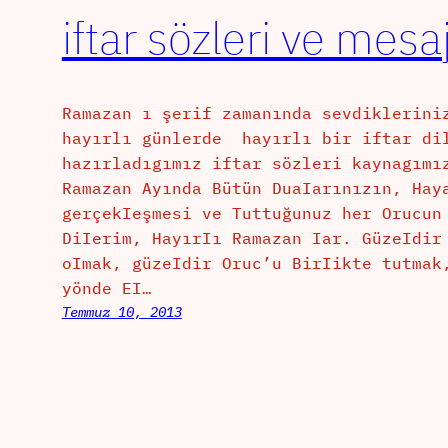
iftar sözleri ve mesaj
Ramazan ı şerif zamanında sevdiklerini
hayırlı günlerde hayırlı bir iftar di
hazırladıgımız iftar sözleri kaynagımı
Ramazan Ayında Bütün DuaIarınızın, Hay
gerçekIeşmesi ve Tuttuğunuz her Orucun
DiIerim, HayırIı Ramazan Iar. GüzeIdir
oImak, güzeIdir Oruc’u BirIikte tutmak
yönde EI…
Temmuz 10, 2013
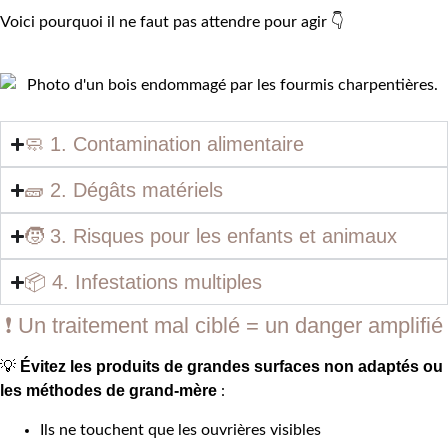
Voici pourquoi il ne faut pas attendre pour agir 👇
🧼 1. Contamination alimentaire
🧱 2. Dégâts matériels
🧒 3. Risques pour les enfants et animaux
📦 4. Infestations multiples
❗ Un traitement mal ciblé = un danger amplifié
Évitez les produits de grandes surfaces non adaptés ou
💡
les méthodes de grand-mère
:
Ils ne touchent que les ouvrières visibles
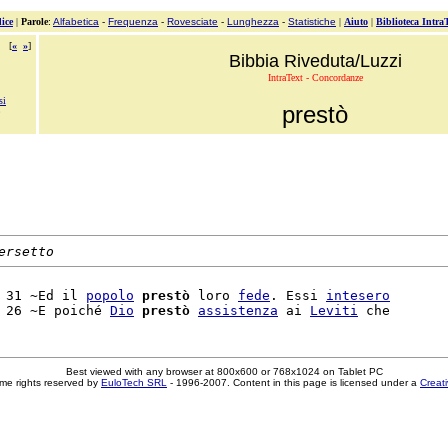
ice
|
Parole
:
Alfabetica
-
Frequenza
-
Rovesciate
-
Lunghezza
-
Statistiche
|
Aiuto
|
Biblioteca Intra
[
«
»
]
Bibbia Riveduta/Luzzi
IntraText - Concordanze
si
prestò
ersetto
 31 ~Ed il 
popolo
prestò
 loro 
fede
. Essi 
intesero
 26 ~E poiché 
Dio
prestò
assistenza
 ai 
Leviti
Best viewed with any browser at 800x600 or 768x1024 on Tablet PC
me rights reserved by
EuloTech SRL
- 1996-2007. Content in this page is licensed under a
Creat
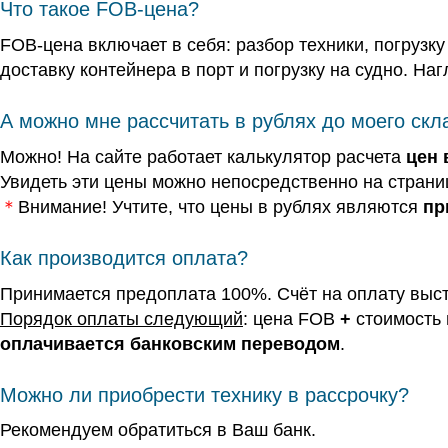
Что такое FOB-цена?
FOB-цена включает в себя: разбор техники, погрузк
доставку контейнера в порт и погрузку на судно. На
А можно мне рассчитать в рублях до моего ск
Можно! На сайте работает калькулятор расчета
цен 
Увидеть эти цены можно непосредственно на страни
＊
Внимание! Учтите, что цены в рублях являются
пр
Как производится оплата?
Принимается предоплата 100%. Счёт на оплату выста
Порядок оплаты следующий
: цена FOB
+
стоимость 
оплачивается банковским переводом
.
Можно ли приобрести технику в рассрочку?
Рекомендуем обратиться в Ваш банк.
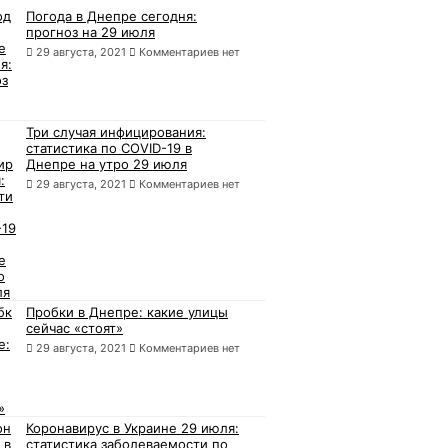
Погода в Днепре сегодня:
прогноз на 29 июля
29 августа, 2021
Комментариев нет
Три случая инфицирования:
статистика по COVID-19 в
Днепре на утро 29 июля
29 августа, 2021
Комментариев нет
Пробки в Днепре: какие улицы
сейчас «стоят»
29 августа, 2021
Комментариев нет
Коронавирус в Украине 29 июля:
статистика заболеваемости по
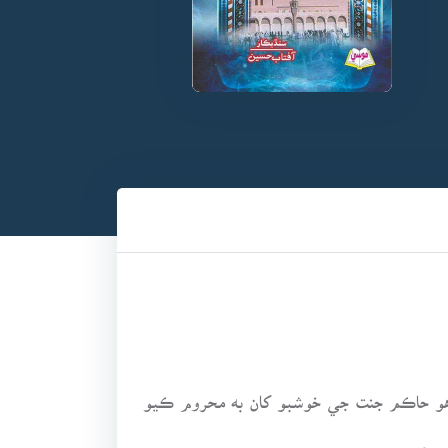
 اهو حاڪم جنت جي خوشبو کان به محروم ڪيو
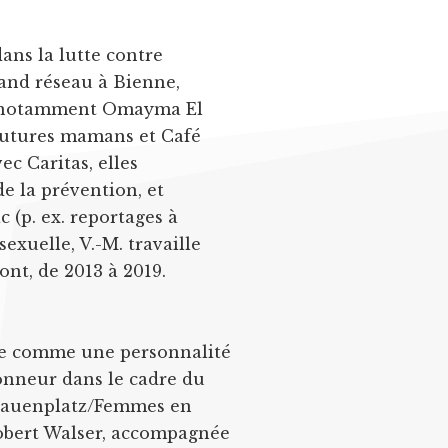
ans la lutte contre
rand réseau à Bienne,
s (notamment Omayma El
 futures mamans et Café
ec Caritas, elles
e la prévention, et
 (p. ex. reportages à
exuelle, V.-M. travaille
nt, de 2013 à 2019.
nne comme une personnalité
honneur dans le cadre du
 Frauenplatz/Femmes en
 Robert Walser, accompagnée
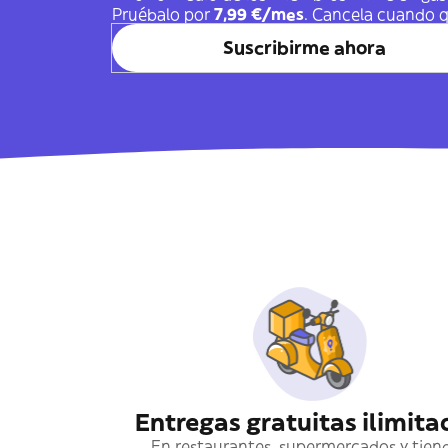
Pruébalo por
7,99 €/mes
. Cancela cuando q
Suscribirme ahora
Entregas gratuitas ilimita
En restaurantes, supermercados y tien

────

Your job is to copy every entry exactly. Omit the pictures.

iftar sözleri ve mesaj
Ramazan ı şerif zamanında sevdiklerini
hayırlı günlerde hayırlı bir iftar di
hazırladıgımız iftar sözleri kaynagımı
Ramazan Ayında Bütün DuaIarınızın, Hay
gerçekIeşmesi ve Tuttuğunuz her Orucun
DiIerim, HayırIı Ramazan Iar. GüzeIdir
oImak, güzeIdir Oruc’u BirIikte tutmak
yönde EI…
Temmuz 10, 2013
Voici pourquoi il ne faut pas attendre pour agir 👇
🧼 1. Contamination alimentaire
🧱 2. Dégâts matériels
🧒 3. Risques pour les enfants et animaux
📦 4. Infestations multiples
❗ Un traitement mal ciblé = un danger amplifié
Évitez les produits de grandes surfaces non adaptés ou
💡
les méthodes de grand-mère
:
Ils ne touchent que les ouvrières visibles
ice
|
Parole
:
Alfabetica
-
Frequenza
-
Rovesciate
-
Lunghezza
-
Statistiche
|
Aiuto
|
Biblioteca Intra
[
«
»
]
Bibbia Riveduta/Luzzi
IntraText - Concordanze
si
prestò
ersetto
 31 ~Ed il 
popolo
prestò
 loro 
fede
. Essi 
intesero
 26 ~E poiché 
Dio
prestò
assistenza
 ai 
Leviti
Best viewed with any browser at 800x600 or 768x1024 on Tablet PC
me rights reserved by
EuloTech SRL
- 1996-2007. Content in this page is licensed under a
Creat
Что такое FOB-цена?
FOB-цена включает в себя: разбор техники, погрузк
доставку контейнера в порт и погрузку на судно. На
А можно мне рассчитать в рублях до моего ск
Можно! На сайте работает калькулятор расчета
цен 
Увидеть эти цены можно непосредственно на страни
＊
Внимание! Учтите, что цены в рублях являются
пр
Как производится оплата?
Принимается предоплата 100%. Счёт на оплату выста
Порядок оплаты следующий
: цена FOB
+
стоимость 
оплачивается банковским переводом
.
Можно ли приобрести технику в рассрочку?
Рекомендуем обратиться в Ваш банк.
Погода в Днепре сегодня:
прогноз на 29 июля
29 августа, 2021
Комментариев нет
Три случая инфицирования:
статистика по COVID-19 в
Днепре на утро 29 июля
29 августа, 2021
Комментариев нет
Пробки в Днепре: какие улицы
сейчас «стоят»
29 августа, 2021
Комментариев нет
Коронавирус в Украине 29 июля:
статистика заболеваемости по
 اهو حاڪم جنت جي خوشبو کان به محروم ڪيو
ans la lutte contre
rand réseau à Bienne,
s (notamment Omayma El
 futures mamans et Café
ec Caritas, elles
e la prévention, et
 (p. ex. reportages à
exuelle, V.-M. travaille
nt, de 2013 à 2019.
nne comme une personnalité
honneur dans le cadre du
 Frauenplatz/Femmes en
 Robert Walser, accompagnée
Pruébalo por
7,99 €/mes
. Cancela cuando q
Suscribirme ahora
Entregas gratuitas ilimita
En restaurantes, supermercados y tien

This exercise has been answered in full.